Previous posts in this series:
Diane Mayr on a haiku by Basho


Margaret Simon said...

I have a connection to William Stafford and Naomi Shihab Nye as well. Both have held my hand along the way. This Stafford poem is so perfect for the lives we lead connecting one to another. Your poetic response rings true with me, those threads together climbing the boulder. Thanks for sharing yourself in so many ways. You were all over the place this week!

Linda B said...

Thanks for your kind comment, Margaret. The poem, like others by Stafford and Nye, is important to me as you see. Yes, it was a busy online week!

Ruth said...

Wow! That serendipity gave me goosebumps!

Linda B said...

Thank you, Ruth-me, too!

BJ Lee said...

Really really nice,Linda - both the source poem and your poem!

Linda B said...

Thank you, B.j. I'm glad you liked them both.

Diane Mayr said...

Lovely post, Linda. I love hearing the backstory. Each hand that touches the thread leave its scent behind. You can be the bloodhound for us!

Linda B said...

Thanks Diane, lovely, and loving, thought. I do remember...

skanny17 said...

I love your story and your poem, Linda. I echo so many of the thoughts already mentioned in the comments. I am so taken with your principal reading from your source poem at the celebration of your classroom career. It must have been an amazing moment. And I love how poetry and words have been part of your life for so long. I really did not know the Stafford poem but did know the Naomi Shihab Nye one. Thank you for introducing me. I can see why the thread that connects so many of us is a strong metaphor for you.

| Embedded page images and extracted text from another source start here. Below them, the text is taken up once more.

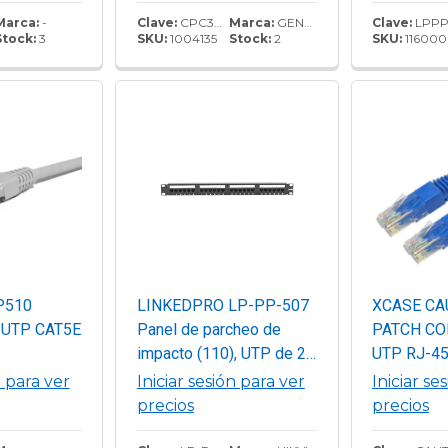
Marca:
-
Clave:
CPC3312-03F007
Marca:
GENERICO
Clave:
LPPP60
Stock:
3
SKU:
1004135
Stock:
2
SKU:
116000
P510
LINKEDPRO LP-PP-507
XCASE CA
 UTP CAT5E
Panel de parcheo de
PATCH CO
impacto (110), UTP de 24
UTP RJ-45
puertos Cat5e, 19in con
45 Macho, 
n para ver
Iniciar sesión para ver
Iniciar se
barra para organizar
ponchado, 
precios
precios
cable, color negro.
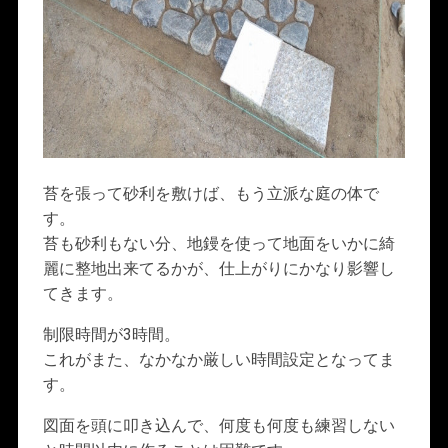
苔を張って砂利を敷けば、もう立派な庭の体で
す。
苔も砂利もない分、地鏝を使って地面をいかに綺
麗に整地出来てるかが、仕上がりにかなり影響し
てきます。
制限時間が3時間。
これがまた、なかなか厳しい時間設定となってま
す。
図面を頭に叩き込んで、何度も何度も練習しない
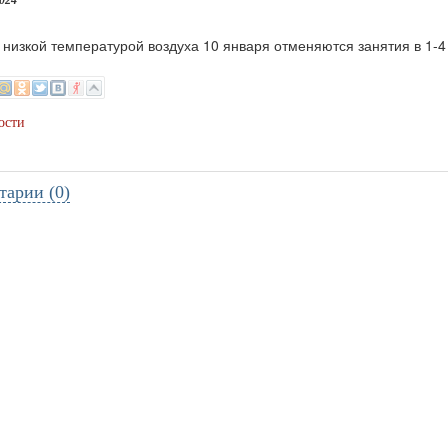
2024
с низкой температурой воздуха 10 января отменяются занятия в 1-4
ости
тарии (0)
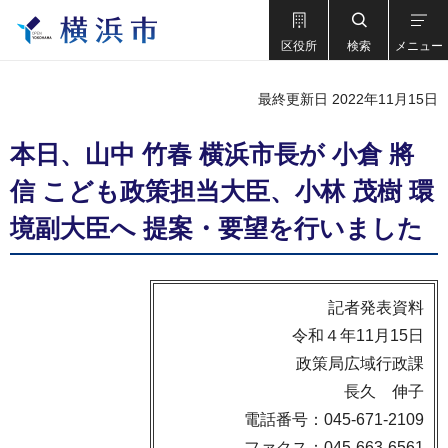
区役所
検索
メニュー
最終更新日 2022年11月15日
本日、山中 竹春 横浜市長が 小倉 將
信 こども政策担当大臣、小林 茂樹 環
境副大臣へ 提案・要望を行いました
記者発表資料
令和４年11月15日
政策局広域行政課
長久 伸子
電話番号：045-671-2109
ファクス：045-663-6561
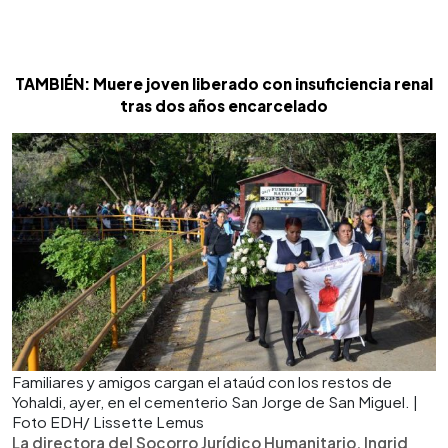
TAMBIÉN: Muere joven liberado con insuficiencia renal
tras dos años encarcelado
Familiares y amigos cargan el ataúd con los restos de
Yohaldi, ayer, en el cementerio San Jorge de San Miguel. |
Foto EDH/ Lissette Lemus
La directora del Socorro Jurídico Humanitario, Ingrid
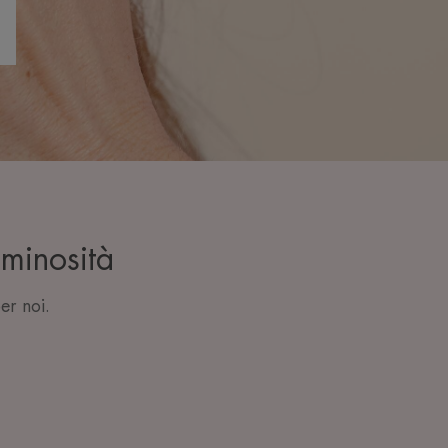
uminosità
er noi.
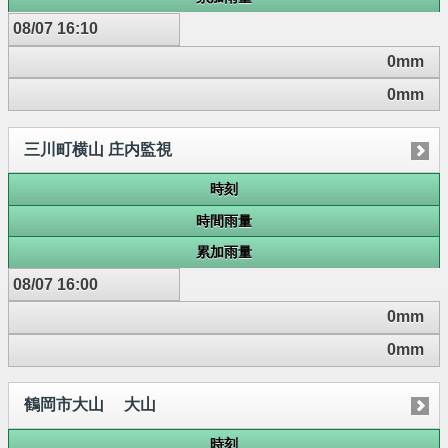
08/07 16:10
0mm
0mm
三川町横山 庄内監視
時刻
時間雨量
累加雨量
08/07 16:00
0mm
0mm
鶴岡市大山 大山
時刻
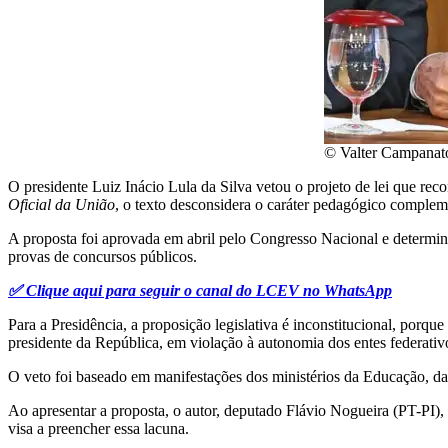
© Valter Campanato
O presidente Luiz Inácio Lula da Silva vetou o projeto de lei que re
Oficial da União
, o texto desconsidera o caráter pedagógico complem
A proposta foi aprovada em abril pelo Congresso Nacional e determina
provas de concursos públicos.
✅ Clique aqui para seguir o canal do LCEV no WhatsApp
Para a Presidência, a proposição legislativa é inconstitucional, por
presidente da República, em violação à autonomia dos entes federativ
O veto foi baseado em manifestações dos ministérios da Educação, d
Ao apresentar a proposta, o autor, deputado Flávio Nogueira (PT-PI),
visa a preencher essa lacuna.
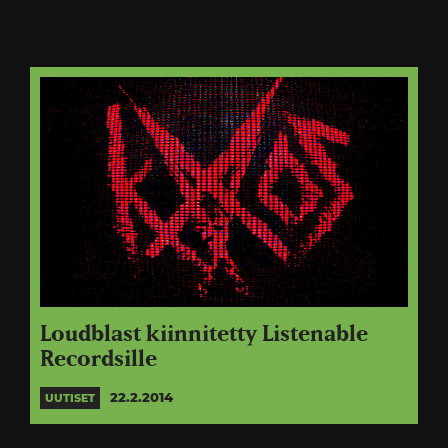
Loudblast kiinnitetty Listenable
Recordsille
22.2.2014
UUTISET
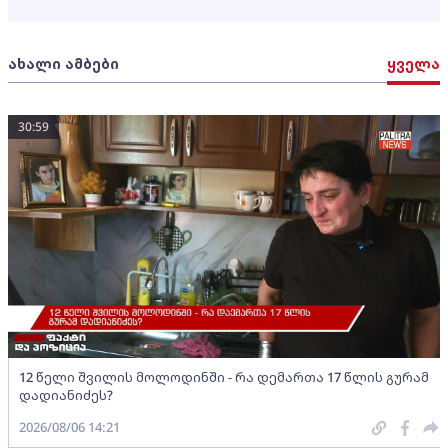
ახალი ამბები
ყველა
30:59
12 წელი შვილის მოლოდინში - რა დემართა 17 წლის გურამ
დადიანიძეს?
2026/08/06 14:21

You are such a generous and supportive online friend to so many. So interested and involved. I am happy to have met you this way and so appreciate how I was able to reach out to you a year or so ago when I needed to find someone I could ask for a reaction to a poem. And you so generously grabbed onto my thread! Thank you, Linda.

Linda B said...

Janet, thank you for all your response, & you are always welcome to mine. I'm happy to introduce you to a new poem, and love having you be part of my thread as well. It is an enjoyable experience reading the words of so many wonderfully creative poets every day.

Renee LaTulippe said...

So beautiful, Linda. I have never read this poem, and now it will stay with me. I see why you and your students wanted to meet this man who speaks so clearly! And so wisely. The reading of the poem at your good-bye party is one of those inexplicable, inspiring -- serendipitous, as you say! -- and unforgettable life moments. Thank you for sharing your story. I am touched.

Linda B said...

Thank you Renee. It makes me happy that I shared a poem that is new to you.

Tara said...

I love the way your story unfolded, Linda - the thread was clearer to see. You had such a rich connection to the power of poetry, and I see it's roots in all the poetry you create. What a gift, that thread!

Tabatha said...

You made me tear up, Linda! Beautiful post.

Linda B said...

Thank you Tara and Tabatha. I'm glad you enjoyed reading!

Robyn Hood Black said...

Linda, thank you for sharing this thread with us. I'm not surprised special poems appear on your path when needed. You possess a rare sensibility in the way you greet life - unflinching but open to loveliness and wonder. I always learn from you!

Linda B said...

Thank you Robin, I appreciate your sweet words. Being open to loveliness and wonder is something important, you are right.